Um dos exemplos mais conhecidos é o Black Spot Programme, da Austrália. O programa foi criado em 1990, durante o governo de Bob Hawke, com investimento inicial de AU$ 110 milhões para intervenções em mais de 1.000 locais entre 1990 e 1993.
Para receber investimento, o local precisa apresentar Índice de Custo-Benefício (BCR) superior a 2. Na prática, cada dólar aplicado deve gerar pelo menos dois dólares em retorno por custos evitados com acidentes, o que transforma o mapeamento em política pública de segurança viária.
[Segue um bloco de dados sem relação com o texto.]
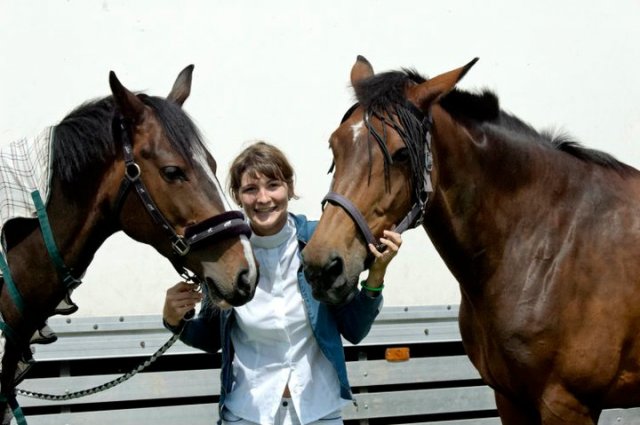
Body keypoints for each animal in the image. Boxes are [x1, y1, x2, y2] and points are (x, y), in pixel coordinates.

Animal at [302, 56, 640, 424]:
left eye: (402, 153)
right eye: (335, 146)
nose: (322, 266)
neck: (547, 243)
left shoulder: (567, 405)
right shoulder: (510, 399)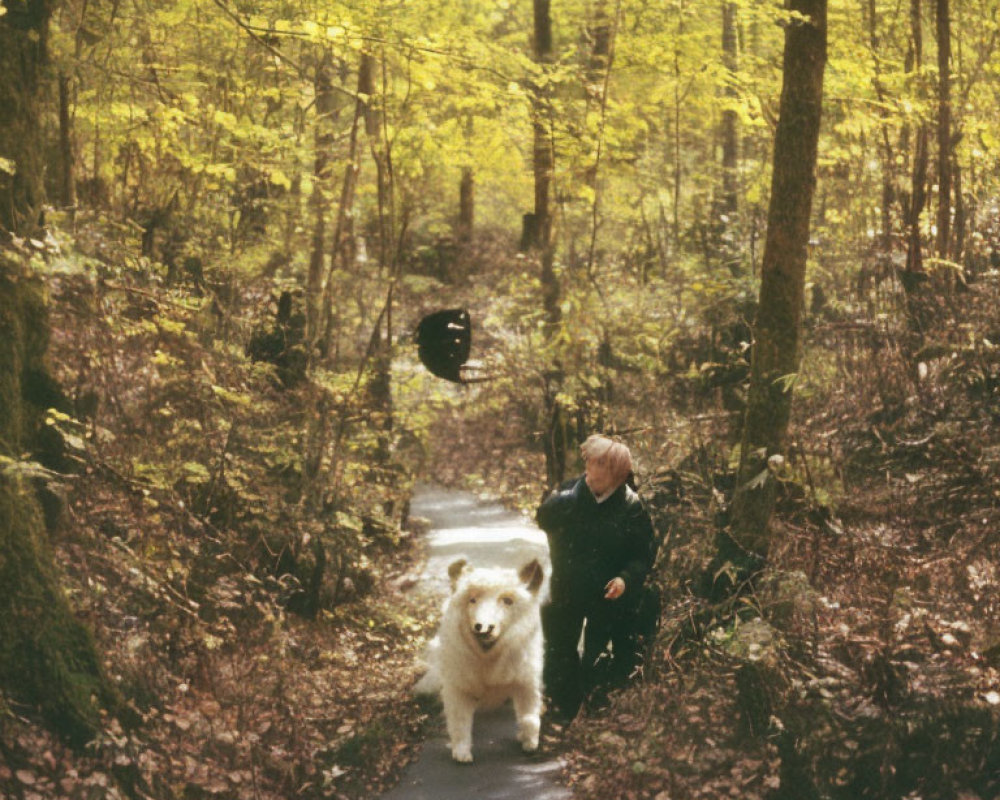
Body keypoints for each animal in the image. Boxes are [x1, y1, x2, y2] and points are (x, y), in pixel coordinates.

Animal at [414, 556, 544, 764]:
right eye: (472, 600)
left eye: (507, 601)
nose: (482, 627)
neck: (487, 659)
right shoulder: (457, 687)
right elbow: (459, 723)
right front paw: (462, 754)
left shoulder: (526, 682)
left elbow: (529, 716)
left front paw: (529, 743)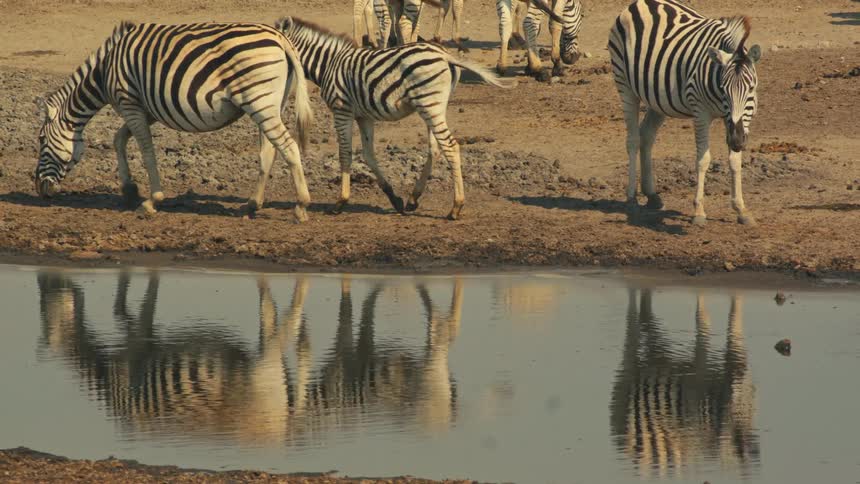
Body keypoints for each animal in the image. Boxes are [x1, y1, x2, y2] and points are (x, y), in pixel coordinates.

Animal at [34, 21, 314, 222]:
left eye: (40, 140)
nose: (39, 189)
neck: (104, 72)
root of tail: (280, 38)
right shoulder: (146, 109)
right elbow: (119, 139)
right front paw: (129, 189)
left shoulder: (129, 103)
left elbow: (146, 150)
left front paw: (151, 201)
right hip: (270, 103)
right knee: (269, 150)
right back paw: (253, 204)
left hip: (259, 101)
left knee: (289, 147)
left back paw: (301, 206)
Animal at [275, 17, 516, 219]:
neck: (329, 64)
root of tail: (444, 54)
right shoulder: (363, 116)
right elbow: (369, 155)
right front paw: (394, 198)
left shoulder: (341, 109)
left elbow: (345, 153)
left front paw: (340, 202)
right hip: (433, 106)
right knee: (435, 148)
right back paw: (413, 199)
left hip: (429, 104)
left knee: (449, 145)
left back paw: (456, 207)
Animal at [608, 0, 762, 226]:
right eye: (723, 88)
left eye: (751, 88)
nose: (736, 141)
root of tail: (641, 2)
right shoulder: (700, 112)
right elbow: (703, 160)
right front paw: (698, 211)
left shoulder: (739, 123)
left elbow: (735, 161)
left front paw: (741, 209)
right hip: (625, 85)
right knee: (633, 141)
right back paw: (631, 199)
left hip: (658, 99)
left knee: (646, 136)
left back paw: (652, 195)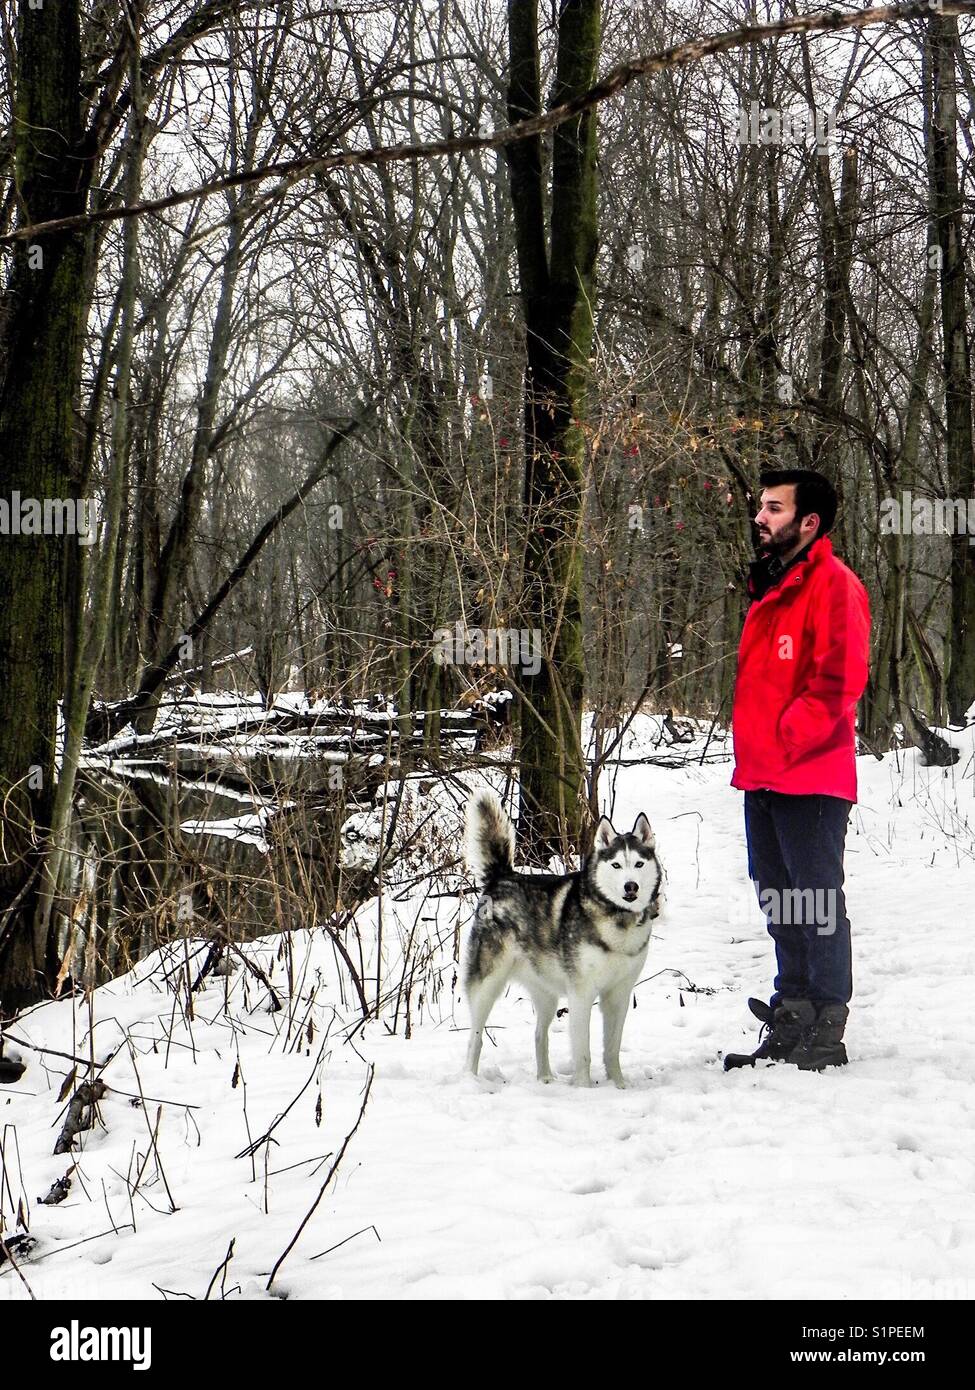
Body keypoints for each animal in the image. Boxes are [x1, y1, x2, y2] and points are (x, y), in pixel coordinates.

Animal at [461, 795, 662, 1084]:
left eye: (638, 864)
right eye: (616, 865)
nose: (630, 886)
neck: (618, 919)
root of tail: (503, 877)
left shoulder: (620, 994)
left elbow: (612, 1049)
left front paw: (618, 1085)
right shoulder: (582, 993)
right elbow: (583, 1053)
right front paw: (584, 1087)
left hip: (546, 994)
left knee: (538, 1034)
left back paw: (545, 1078)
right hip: (486, 984)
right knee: (475, 1038)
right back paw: (470, 1078)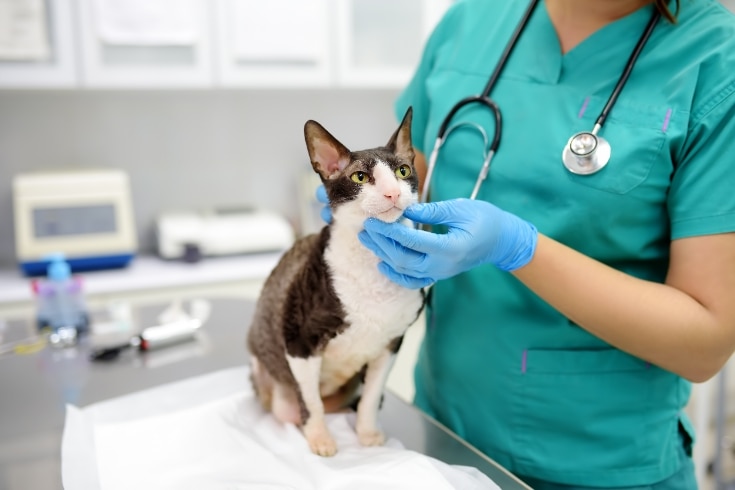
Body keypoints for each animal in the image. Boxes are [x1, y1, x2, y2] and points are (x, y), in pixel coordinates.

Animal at [246, 107, 426, 456]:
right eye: (360, 178)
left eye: (403, 170)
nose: (394, 192)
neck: (371, 265)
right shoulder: (299, 341)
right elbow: (311, 402)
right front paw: (320, 438)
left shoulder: (391, 344)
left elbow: (371, 396)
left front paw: (367, 433)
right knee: (296, 406)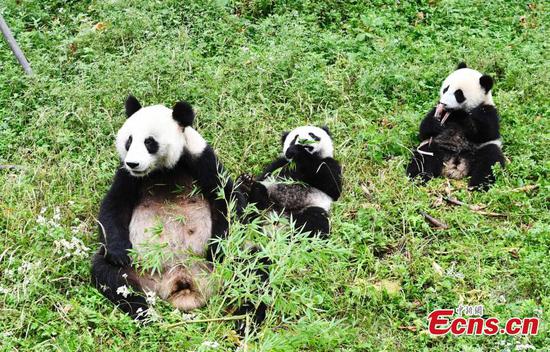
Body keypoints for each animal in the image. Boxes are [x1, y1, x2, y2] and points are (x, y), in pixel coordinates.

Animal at [91, 95, 266, 322]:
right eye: (129, 140)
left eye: (149, 142)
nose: (133, 163)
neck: (163, 170)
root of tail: (182, 284)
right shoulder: (127, 176)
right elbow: (114, 206)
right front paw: (120, 253)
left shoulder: (201, 160)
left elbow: (228, 200)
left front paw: (217, 248)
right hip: (139, 269)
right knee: (108, 273)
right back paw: (144, 312)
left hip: (227, 266)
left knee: (254, 268)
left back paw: (246, 318)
Por que essa sinalização olha para o passado da via?
A força desse tipo de aviso está justamente no histórico. O ponto preto dentro do triângulo não descreve uma curva, um buraco ou uma descida, mas lembra que aquele trecho já acumulou acidentes graves em número suficiente para virar alerta.
No Brasil, a placa de trânsito equivalente não existe como padrão, mas a ideia de mapear pontos críticos aparece em programas de segurança viária. A diferença está na comunicação: alguns sistemas avisam pelo histórico de colisões, enquanto o modelo brasileiro tende a sinalizar a causa física do perigo.